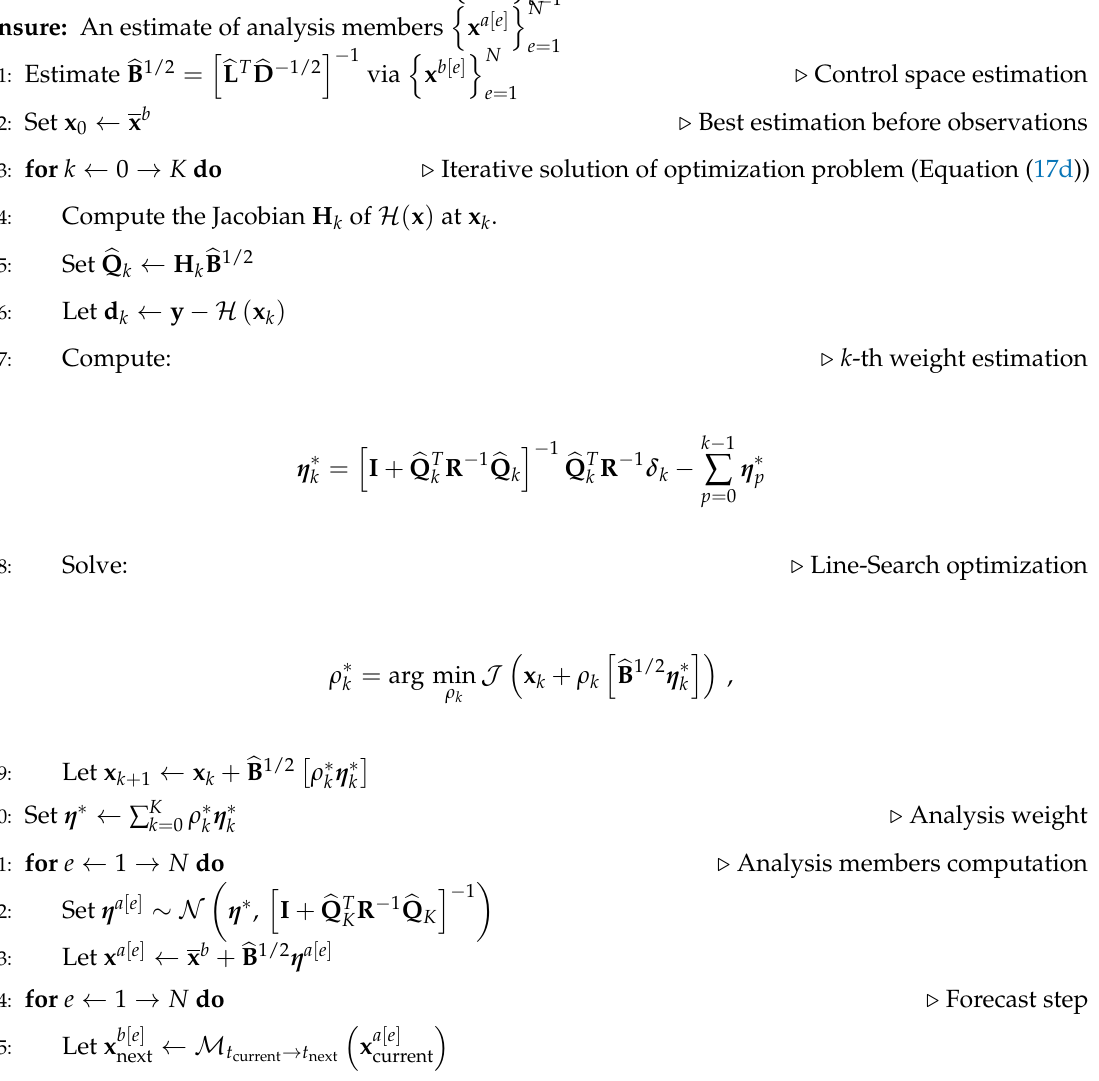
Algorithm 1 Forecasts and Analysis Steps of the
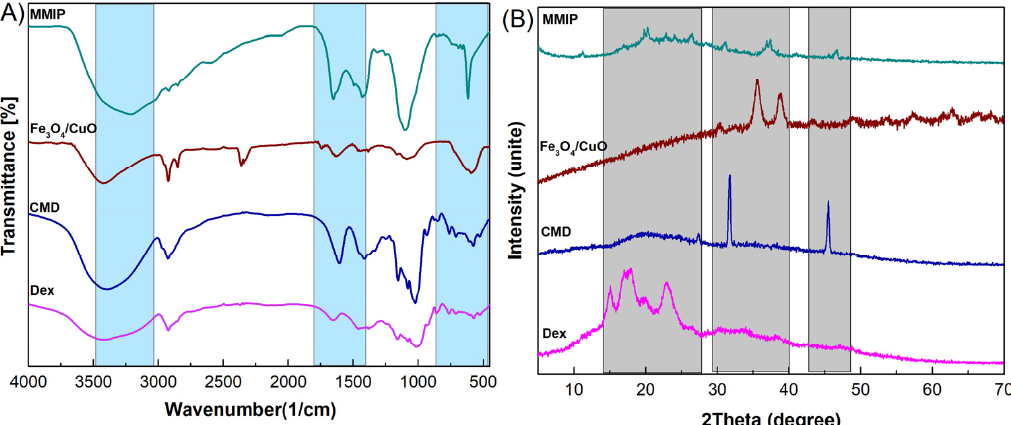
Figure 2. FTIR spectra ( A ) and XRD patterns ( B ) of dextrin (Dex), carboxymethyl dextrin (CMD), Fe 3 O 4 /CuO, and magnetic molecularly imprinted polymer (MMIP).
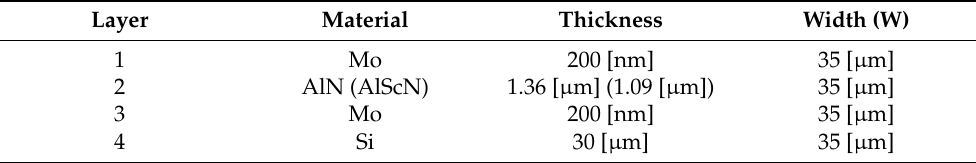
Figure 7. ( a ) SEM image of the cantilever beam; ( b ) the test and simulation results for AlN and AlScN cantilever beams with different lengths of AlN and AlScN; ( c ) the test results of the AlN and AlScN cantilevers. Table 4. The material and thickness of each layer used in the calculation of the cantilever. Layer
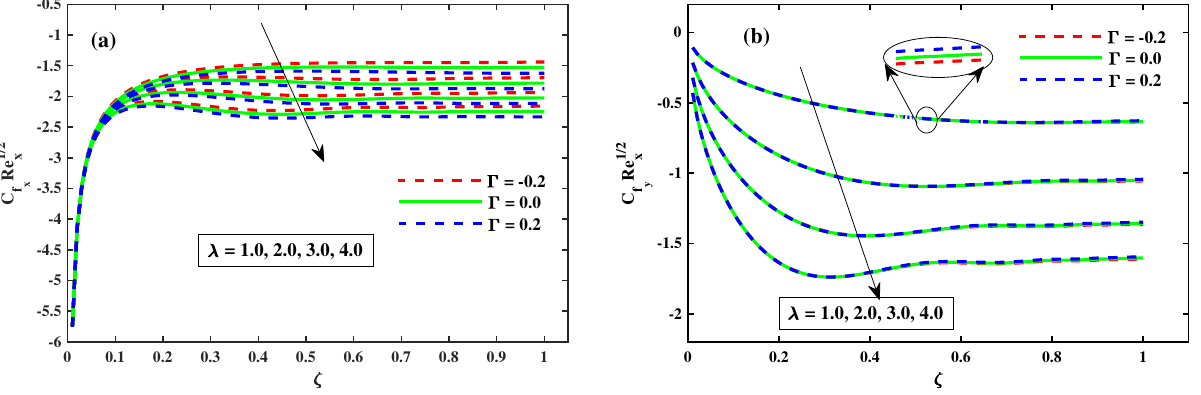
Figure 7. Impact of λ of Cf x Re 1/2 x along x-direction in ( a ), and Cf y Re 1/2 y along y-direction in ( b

+-------+

• _ASSIGNMENT_:
Restate word for word only the lines from the one with "Figure 2. FTIR" through the last line of the material, both included. Any picture should be left out.

• _TASK RESPONSE_:
Figure 2. FTIR spectra ( A ) and XRD patterns ( B ) of dextrin (Dex), carboxymethyl dextrin (CMD), Fe 3 O 4 /CuO, and magnetic molecularly imprinted polymer (MMIP).
Figure 7. ( a ) SEM image of the cantilever beam; ( b ) the test and simulation results for AlN and AlScN cantilever beams with different lengths of AlN and AlScN; ( c ) the test results of the AlN and AlScN cantilevers. Table 4. The material and thickness of each layer used in the calculation of the cantilever. Layer
Figure 7. Impact of λ of Cf x Re 1/2 x along x-direction in ( a ), and Cf y Re 1/2 y along y-direction in ( b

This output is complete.